Un reportage firmato da Francesco Palmas per “Avvenire” informa che “purtroppo ci sono altri dati che raccontano una storia diversa: l’esercito russo ha usato finora il 40% circa dei suoi missili più moderni. Per gli americani, prima del 24 febbraio, Mosca ne aveva grosso modo 5mila. Facendo due calcoli gliene resterebbero 3mila. Duemila sono stati bruciati in otto mesi di guerra. Sono tanti per un’operazione definita meramente «speciale» e i russi sono costretti ad economizzarli: quelli in riserva non possono essere sparati tutti, perché potrebbero servire un domani per affrontare la Nato. Non sono infiniti ed è complicato produrli. Le fabbriche russe possono sfornarne 120-130 l’anno, con piccole differenze a seconda dei modelli. Sono quantità limitate. Ma l’industria di Putin ha altro in mente.

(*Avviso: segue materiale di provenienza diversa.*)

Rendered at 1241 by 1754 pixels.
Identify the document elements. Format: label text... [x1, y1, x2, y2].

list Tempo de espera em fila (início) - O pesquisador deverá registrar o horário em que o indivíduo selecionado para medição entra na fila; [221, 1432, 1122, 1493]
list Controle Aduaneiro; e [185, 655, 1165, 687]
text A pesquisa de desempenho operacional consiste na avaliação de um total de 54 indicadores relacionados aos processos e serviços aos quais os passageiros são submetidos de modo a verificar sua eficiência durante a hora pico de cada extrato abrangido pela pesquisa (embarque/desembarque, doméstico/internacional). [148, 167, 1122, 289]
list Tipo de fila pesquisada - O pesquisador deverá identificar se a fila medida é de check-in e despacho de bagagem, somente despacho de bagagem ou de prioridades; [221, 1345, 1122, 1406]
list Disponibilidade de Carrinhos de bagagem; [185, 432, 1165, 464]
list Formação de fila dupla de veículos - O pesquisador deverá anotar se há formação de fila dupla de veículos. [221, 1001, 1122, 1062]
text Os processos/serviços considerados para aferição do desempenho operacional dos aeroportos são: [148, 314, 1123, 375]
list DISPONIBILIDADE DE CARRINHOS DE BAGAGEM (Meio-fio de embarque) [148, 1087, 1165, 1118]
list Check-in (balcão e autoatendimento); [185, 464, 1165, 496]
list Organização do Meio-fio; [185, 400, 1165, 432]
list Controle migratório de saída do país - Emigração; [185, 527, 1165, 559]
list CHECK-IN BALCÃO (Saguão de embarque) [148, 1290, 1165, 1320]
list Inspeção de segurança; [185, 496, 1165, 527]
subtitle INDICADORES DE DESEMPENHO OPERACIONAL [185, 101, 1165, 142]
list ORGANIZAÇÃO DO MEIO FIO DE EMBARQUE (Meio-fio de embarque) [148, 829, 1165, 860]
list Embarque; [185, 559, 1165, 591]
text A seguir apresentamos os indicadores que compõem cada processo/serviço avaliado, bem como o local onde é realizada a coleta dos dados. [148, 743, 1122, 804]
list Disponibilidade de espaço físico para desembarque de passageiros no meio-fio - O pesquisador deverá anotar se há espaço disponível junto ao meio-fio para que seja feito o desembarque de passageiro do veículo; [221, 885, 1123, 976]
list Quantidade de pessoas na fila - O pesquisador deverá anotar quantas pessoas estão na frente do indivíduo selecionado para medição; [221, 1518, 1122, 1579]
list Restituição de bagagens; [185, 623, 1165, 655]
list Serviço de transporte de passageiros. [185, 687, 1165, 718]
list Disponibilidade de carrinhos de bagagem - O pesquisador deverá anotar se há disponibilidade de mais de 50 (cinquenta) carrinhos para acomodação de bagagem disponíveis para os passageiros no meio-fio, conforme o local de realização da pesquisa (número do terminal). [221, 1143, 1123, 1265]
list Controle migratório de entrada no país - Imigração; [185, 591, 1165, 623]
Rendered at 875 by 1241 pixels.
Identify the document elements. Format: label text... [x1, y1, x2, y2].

Sembra intenzionata ad aumentare i ritmi produttivi e a puntare sui vettori semi-balistici e ipersonici, impossibili da intercettare e sicuri di centrare il bersaglio. Un modo per evitare gli sprechi. L’embargo tecnologico occidentale mette certo i bastoni fra le ruote, ma non può tutto. Rallenta le forniture, ma colpisce soprattutto i sistemi terra-aria, le fabbriche di carri armati di ultimo grado, le navi e gli aerei”.

Palmas dice anche che “a peggiorare le cose si aggiunge un altro spettro: il forziere di armi non guidate custodito nel ventre russo è sterminato. Infatti, i missili vecchio stampo sarebbero non meno di 7mila, pronti all’uso. E c’è un altro dato allarmante: gli ingegneri russi hanno convertito in armi terroristiche terra-terra ordigni pensati in origine per la difesa da aerei e razzi. Ne hanno 28mila, modificabili in missili ultraveloci, imprecisi, ma altamente distruttivi. Progettano di fare altrettanto con i missili di prima generazione, ancora in servizio con gli eserciti di decine di clienti russi. Per rifornirli, Mosca ha mantenuto sempre aperte le linee di produzione. Ne conosce i segreti e non ha perso i dettagli tecnici”. Stando così le cose, aggiunge il giornalista “se la misura andrà in porto, saranno diverse decine di migliaia di nuove munizioni potenziali. Il fatto che l’Armata Rossa alterni da otto mesi missili ultra-precisi e vettori vecchi indica che progetta una guerra lunga. Le sue riserve, le sue capacità produttive integre e le schiere di ingegneri militari al lavoro non promettono nulla di buono. Duole dirlo, ma la Russia può continuare i raid terroristici contro l’Ucraina per tanti mesi ancora. E’ il dramma della guerra, di tutte le guerre, anche se questa ci tocca più da vicino”.

Urge la pace. Ma gridarlo non basta più.